*BRIEF A:* From the induction heating page, list every quantity with a unit that appears in the paragraph beginning "Mind the parts."
*BRIEF B:* Pick up the induction heating page after its last line, "So how does it do?", and keep writing from there.

*PROVIDED PASSAGE:*

*** Begin section ***

Few have attempted this. A quick Google on "induction furnace" would give you the impression it's purely an industrial persuit in the megawatt range! Indeed, probably the cheapest unit you'll find is around $10,000. To date I haven't seen ONE functional purpose-built ameteur made induction heating unit. The closest anyone has come seems to be PowerLabs - a successful, though inefficient and massively RFI emitting setup. Dan has lots of information and looks to be halfway there but hasn't updated his page in years..
You know how transformers work, right? Voltage in, voltage out... Well what happens when you short the winding? Gets hot right? By George, you've just discovered induction heating. Not much use (channel induction furnaces aside), so let's open up the coil. Say, solenoid. Switch to air core (so we can fit the work in it instead) and higher frequency (so we don't need a massive air core coil) and you're pretty much there. But coupling rears its ugly head: you no longer get 1 volt/turn in, 1 volt/turn out. So you need a lot of voltage on the coil to get any power in the work. But it also doesn't need much - at least at the power level on this page - I was suprised to see it works much better with 12 turns instead of 6; and most online examples have far fewer than that!
This is my simple circuit: a 2SC3519 on stilts on a breadboard, a few support components and The Coil© (wound on an empty solder spool). Didn't get a pic of the scope trace but it's just a 50kHz sine wave with peak amplitude convieniently equal to supply voltage (minus saturation voltage, that is), a little junk at the bottom when the transistor switches and AM-style ripple on top. Fully self-excited class C operation: self-adjusting to match the load (often a load, particularly iron, will reduce the resonant frequency). The one turn pickup winding can be a piece of wire running loosely around the coil, or maybe one loop (aka two turns) if you need more drive.
Mind the parts - the coil needs to be of heavy wire (drive winding doesn't matter) and the resonant capacitor has to be rated for high current. A later test used 2.2uH at 110kHz and 25Vrms - that's 16 amperes between the cap and coil!
So how does it do?

*** End section ***

*DATA EXTRACT:*
*** Begin section ***

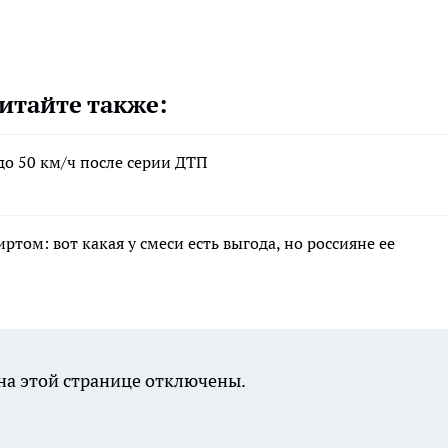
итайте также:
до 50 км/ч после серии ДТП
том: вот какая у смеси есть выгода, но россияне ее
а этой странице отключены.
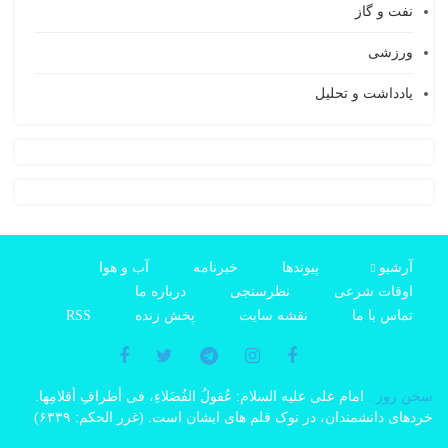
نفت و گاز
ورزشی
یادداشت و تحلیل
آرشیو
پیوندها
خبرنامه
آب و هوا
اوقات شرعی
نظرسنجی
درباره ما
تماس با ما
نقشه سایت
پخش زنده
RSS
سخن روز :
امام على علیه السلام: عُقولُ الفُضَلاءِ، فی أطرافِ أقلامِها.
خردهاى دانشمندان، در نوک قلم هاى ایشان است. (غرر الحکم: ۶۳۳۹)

*** End section ***
*** Begin section ***

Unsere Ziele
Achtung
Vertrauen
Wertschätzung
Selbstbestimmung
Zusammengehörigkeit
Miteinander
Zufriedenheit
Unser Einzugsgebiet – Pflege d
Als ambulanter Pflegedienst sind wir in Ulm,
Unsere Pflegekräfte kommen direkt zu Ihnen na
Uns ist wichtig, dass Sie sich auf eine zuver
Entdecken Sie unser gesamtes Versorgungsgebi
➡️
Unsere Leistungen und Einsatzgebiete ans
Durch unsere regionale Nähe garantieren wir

*** End section ***
*** Begin section ***

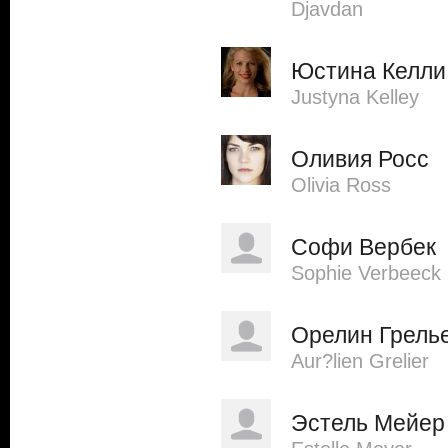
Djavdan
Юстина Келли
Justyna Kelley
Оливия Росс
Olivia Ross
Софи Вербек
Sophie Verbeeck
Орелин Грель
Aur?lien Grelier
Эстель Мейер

*** End section ***

*REPLY A:* 2.2uH, 110kHz, 25Vrms, 16 amperes

*REPLY B:*
Now this is a REALLY, really bad photograph. Apparently this room is so damned dark that the camera (not the bad camera, mind you) picks up about 3 bits of intensity information. And I always figured my room was brighter than the foundry area at night! (I've taken some dark pics there and they came out fine.) Oh well. I'll try to explain anyway: the thick black line coming from the left is a coathanger. The four smaller lines are leads for the coil and pickup winding (two turns here to account for the 20T coil). So what's that bright spot in the middle? Incandescence! :D To be exact, it was about 1400°F, near (though not quite at) the curie point.
Other things I've heated: transformer laminations (1" and 1/2" wide), steel washers, pennies, aluminum heatsink, popcan (the last three don't work too well, probably too conductive), tube shields (these work well), tubes (6AU6, 12AU7, etc.), and anything else that fits inside the coil while being conductive. The coathanger is all I've managed to heat red hot though.
The nice thing about induction is it exactly follows the laws of electromagnetism, so with some computing you can come up with coil geometries to evenly and quickly (or if the case, slowly or unevenly) heat just about any shape. Some good examples here.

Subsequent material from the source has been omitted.